# Proving something is compact

• Sep 29th 2010, 08:00 PM
Zennie
Proving something is compact
Let $K \subset R^1$ consist of $0$ and the numbers $1/n$ for any $n = 1, 2, 3 ...$ Prove that $K$ is compact directly from the definition (w/o using the Heine-Borel Theorem).

Definition from the book:
A subset $K$ of a metric space $X$ is said to be compact if every open cover of $K$ contains a finite subcover. More explicitly, the requirement is that if $\{G_{\alpha}\}$ is an open cover of $K$, then there are finitely many indices $\alpha_1, ... \alpha_n$ such that $K \subset G_{\alpha_1} \bigcup ... \bigcup G_{\alpha_n}.$
• Sep 30th 2010, 12:14 AM
HappyJoe
I cannot resist first telling you the easy method:

Let $A = \{\frac{1}{n}|n\in\mathbb{N}\}\subset\mathbb{R}$. Then the closure of A is equal to your set $K$, whereas $K$ is closed. Clearly, $K$ is also bounded, which is why $K$ is compact.

Maybe you already thought of this.

The other (and in this case legal) way: Let $\{G_\alpha\}$ be an open cover of $K$. In particular, $0\in K$ is contained in some $G_\alpha$, say $0\in G_{\alpha_0}$.

An open subset of $\mathbb{R}$ is a disjoint union of open intervals. In particular, the point 0 is contained in an open interval inside of $G_{\alpha_0}$. Suppose this open interval has $\delta$ as its right end point.
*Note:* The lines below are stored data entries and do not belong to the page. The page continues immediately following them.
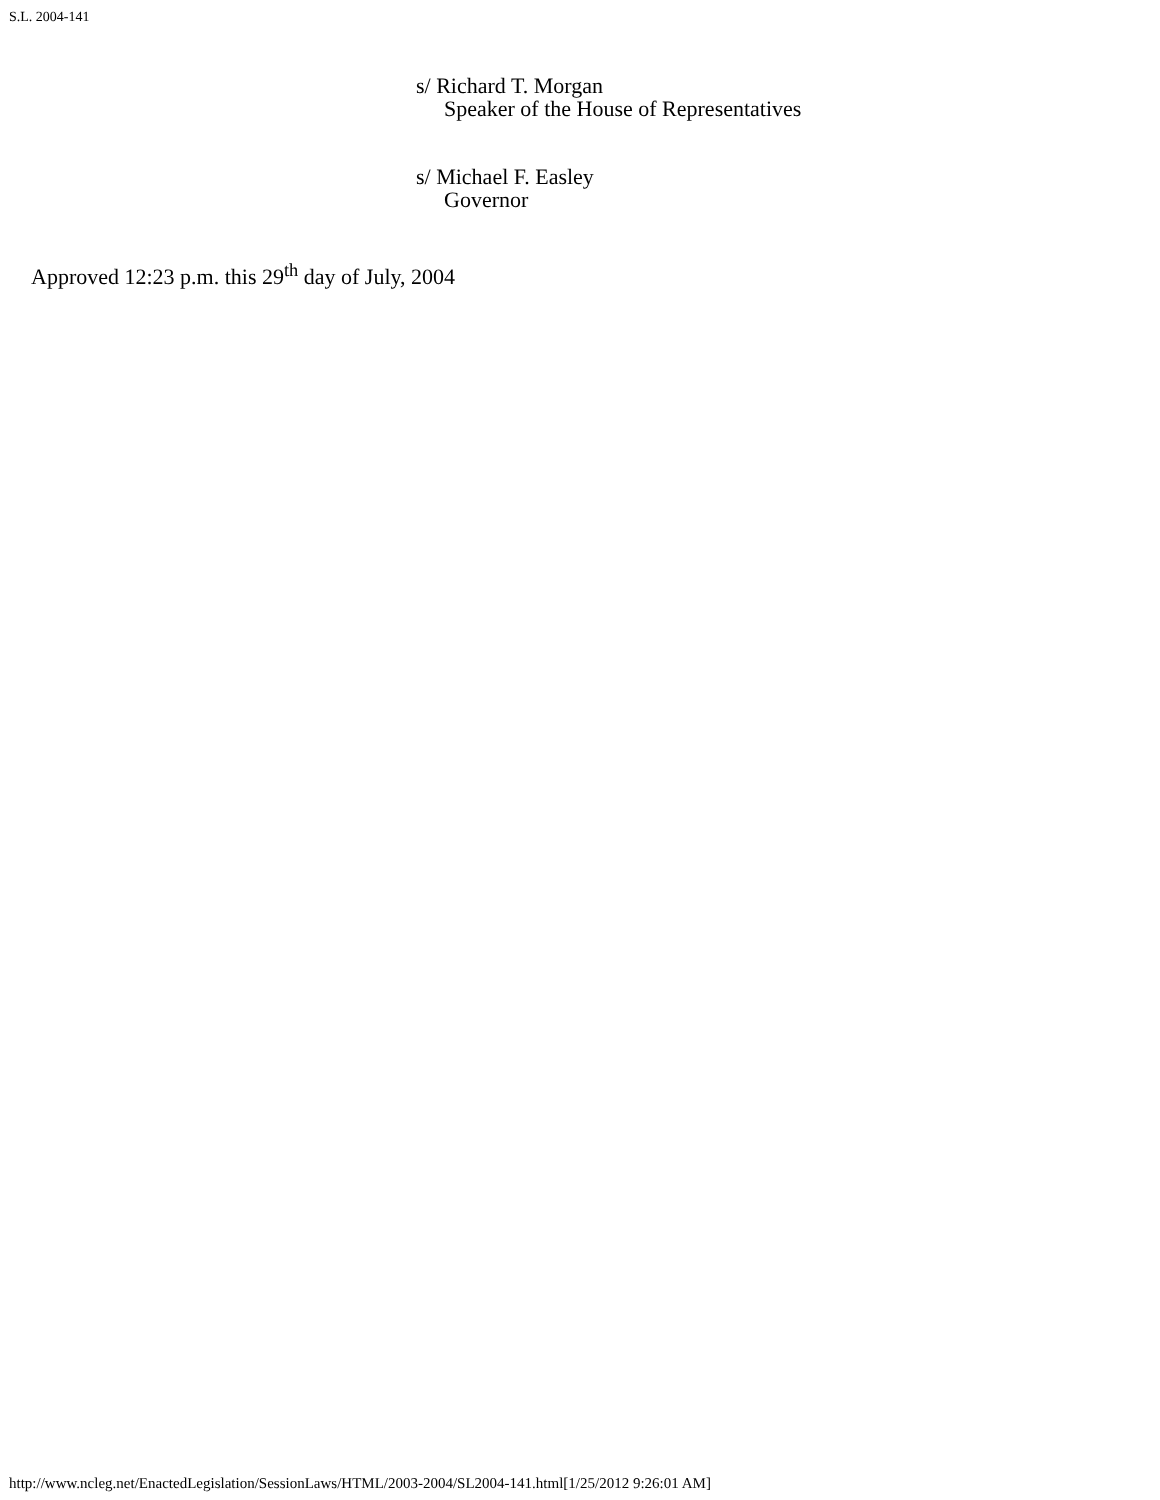S.L. 2004-141
s/ Richard T. Morgan
Speaker of the House of Representatives
s/ Michael F. Easley
Governor
Approved 12:23 p.m. this 29<sup>th</sup> day of July, 2004
http://www.ncleg.net/EnactedLegislation/SessionLaws/HTML/2003-2004/SL2004-141.html[1/25/2012 9:26:01 AM]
Then all points of $K$ with $\frac{1}{n}<\delta$ are also contained in this interval, i.e. all such points are contained in $G_{\alpha_0}$. But all but finitely many points $1,\frac{1}{2},\frac{1}{3},\ldots,\frac{1}{k}$ of $K$ satisfy $\frac{1}{n} < \delta$, and so all but finitely many points of $K$ are contained in $G_{\alpha_0}$.

Since we have a cover of the set $K$, the point $\frac{1}{j}$ is contained in some set $G_{\alpha_j}$, for each $j=1,2,\ldots,k$. But then the cover

$\{G_{\alpha_0}, G_{\alpha_1},G_{\alpha_2},\ldots,G_{\alpha_k}\}$

is a finite subcover of $\{G_\alpha\}$.